Kavli Affiliate: Daphna Shohamy
| Authors: David L Barack, Akram Bakkour, Daphna Shohamy and C Daniel Salzman
| Summary:
Abstract In the real world, making sequences of decisions to achieve goals often depends upon the ability to learn aspects of the environment that are not directly perceptible. Learning these so-called latent features requires seeking information about them, a process distinct from learning about reinforcement contingencies. Prior efforts to study latent feature learning often use single decisions, use few features, and fail to distinguish between reinforcement-seeking and information-seeking. To overcome this, we designed a task in which humans and monkeys made a series of choices to search for shapes hidden on a grid. Reward and information outcomes from uncovering parts of shapes were not perfectly correlated and their effects could be disentangled.

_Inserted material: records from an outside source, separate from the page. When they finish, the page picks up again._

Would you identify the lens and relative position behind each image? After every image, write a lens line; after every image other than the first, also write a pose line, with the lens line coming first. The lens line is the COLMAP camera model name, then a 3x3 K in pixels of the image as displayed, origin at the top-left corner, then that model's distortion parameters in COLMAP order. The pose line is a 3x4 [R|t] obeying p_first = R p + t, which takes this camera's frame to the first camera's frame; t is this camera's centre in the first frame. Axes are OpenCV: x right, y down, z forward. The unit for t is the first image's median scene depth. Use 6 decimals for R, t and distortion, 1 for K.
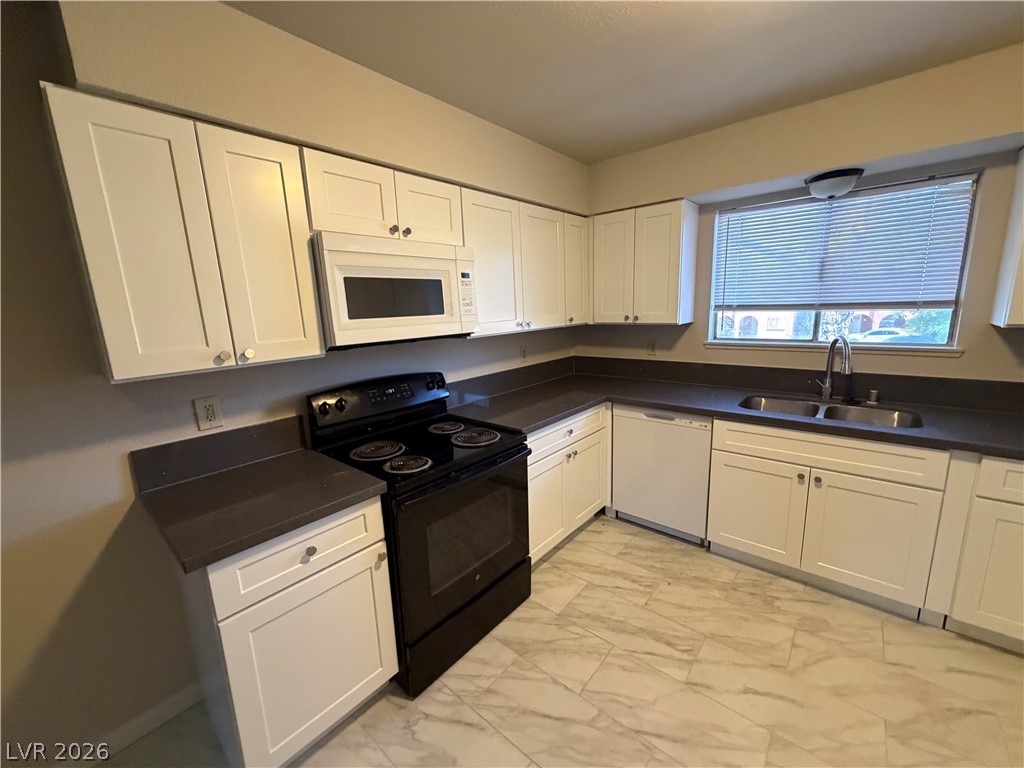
lens RADIAL K [[408.3, 0, 509.8], [0, 408.3, 383.9], [0, 0, 1]] dist [-0.000706, 0.000246]
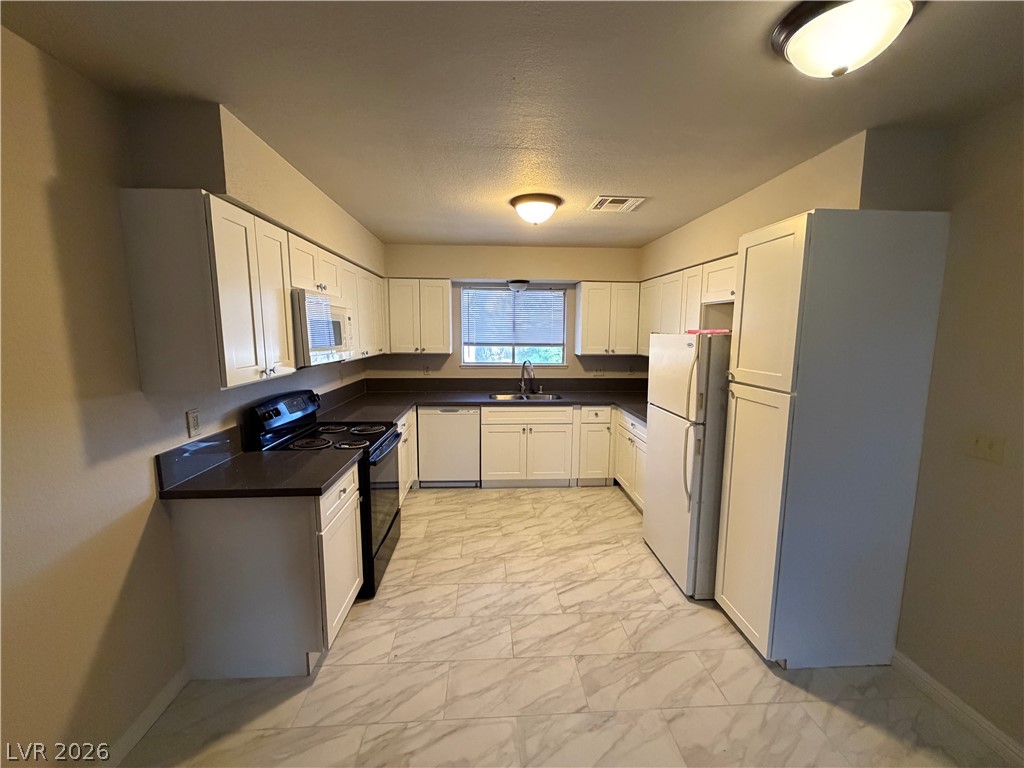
lens RADIAL K [[408.3, 0, 509.8], [0, 408.3, 383.9], [0, 0, 1]] dist [-0.000706, 0.000246]
pose [[0.719628, -0.045419, 0.692873, -0.667084], [0.099413, 0.994318, -0.038072, 0.070738], [-0.687207, 0.096279, 0.720054, -0.384191]]
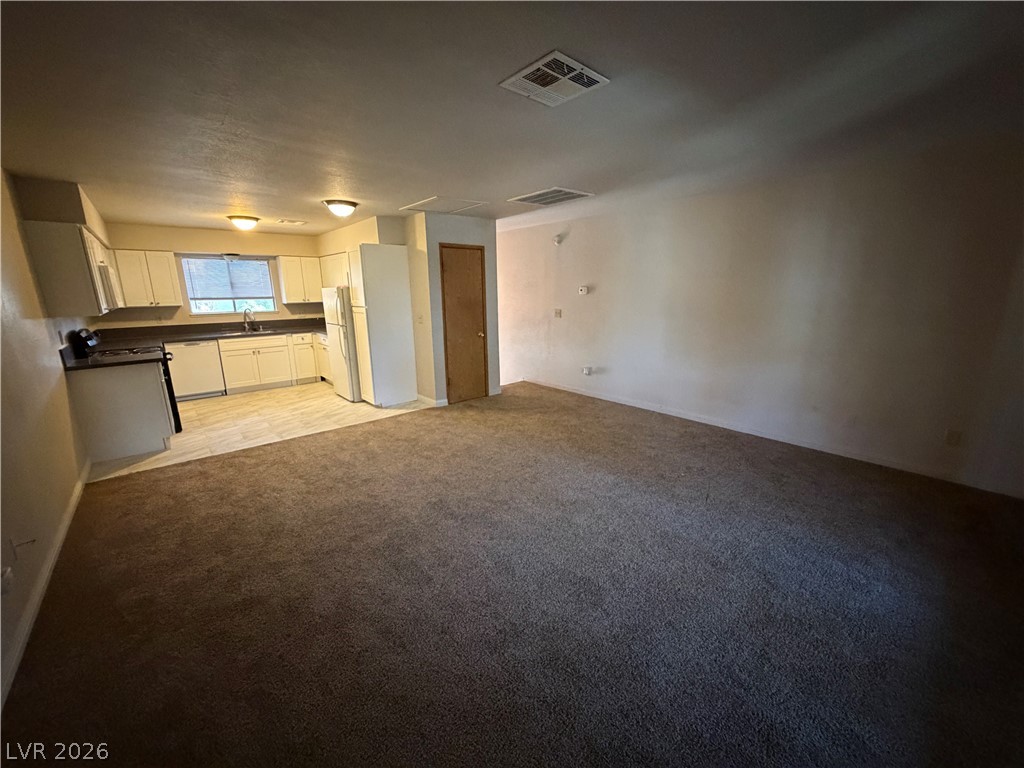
lens RADIAL K [[408.3, 0, 509.8], [0, 408.3, 383.9], [0, 0, 1]] dist [-0.000706, 0.000246]
pose [[0.155910, -0.186910, 0.969926, -1.953048], [0.197198, 0.968057, 0.154852, 0.347459], [-0.967887, 0.167124, 0.187788, -1.370313]]
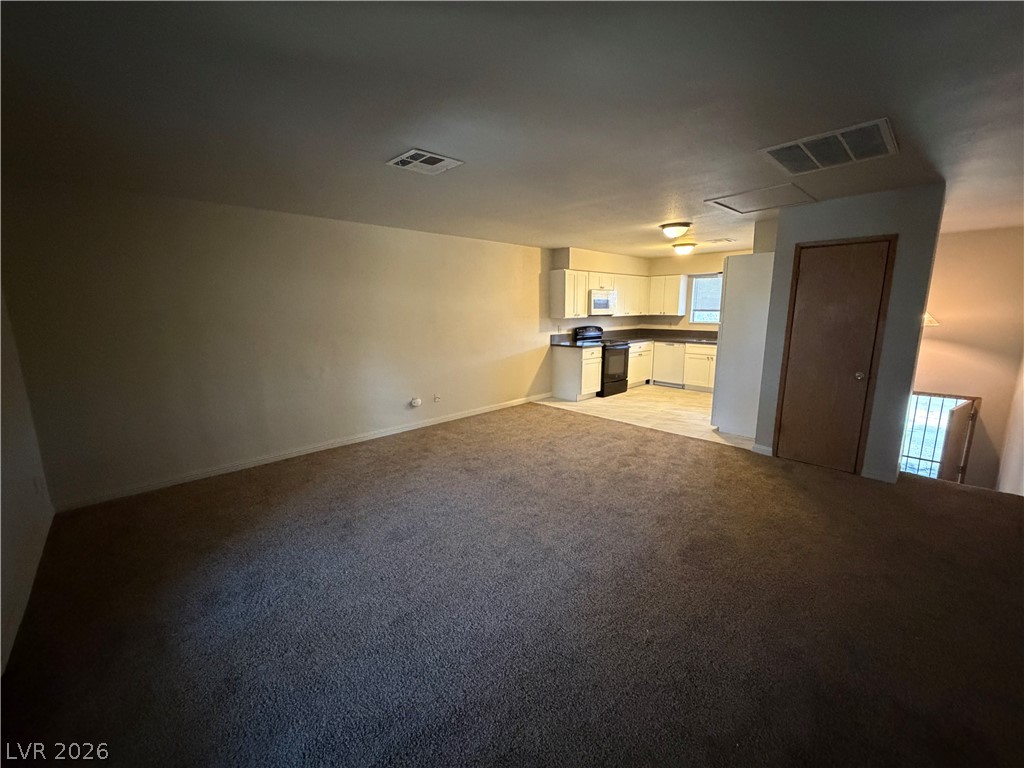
lens RADIAL K [[408.3, 0, 509.8], [0, 408.3, 383.9], [0, 0, 1]] dist [-0.000706, 0.000246]
pose [[0.993894, 0.050080, -0.098322, -0.605669], [-0.050520, 0.998721, -0.001985, 0.520053], [0.098096, 0.006940, 0.995153, -2.566278]]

Members of both species adeptly learned the shapes. Both species preferred to select informative tiles earlier in trials than rewarding ones, searching a part of the grid until their outcomes dropped below the average information outcome-a pattern consistent with foraging behavior. In addition, how quickly humans learned the shapes was predicted by how well their choice sequences matched the foraging pattern. This adaptive search for information may underlie the ability in humans and monkeys to learn latent features to support goal-directed behavior in the long run. Competing Interest Statement The authors have declared no competing interest.